• What you should do
Output exactly the lines from the one holding "مقالات الصحف حول عملية الخطف في صندوق،" through the final line of the entries.
———
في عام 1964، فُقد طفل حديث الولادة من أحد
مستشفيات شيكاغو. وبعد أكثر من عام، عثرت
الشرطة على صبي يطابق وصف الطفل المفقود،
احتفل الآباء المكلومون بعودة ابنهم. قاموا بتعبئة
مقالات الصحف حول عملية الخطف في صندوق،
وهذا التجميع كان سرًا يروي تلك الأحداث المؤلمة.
———
• Completed task
مقالات الصحف حول عملية الخطف في صندوق،
وهذا التجميع كان سرًا يروي تلك الأحداث المؤلمة.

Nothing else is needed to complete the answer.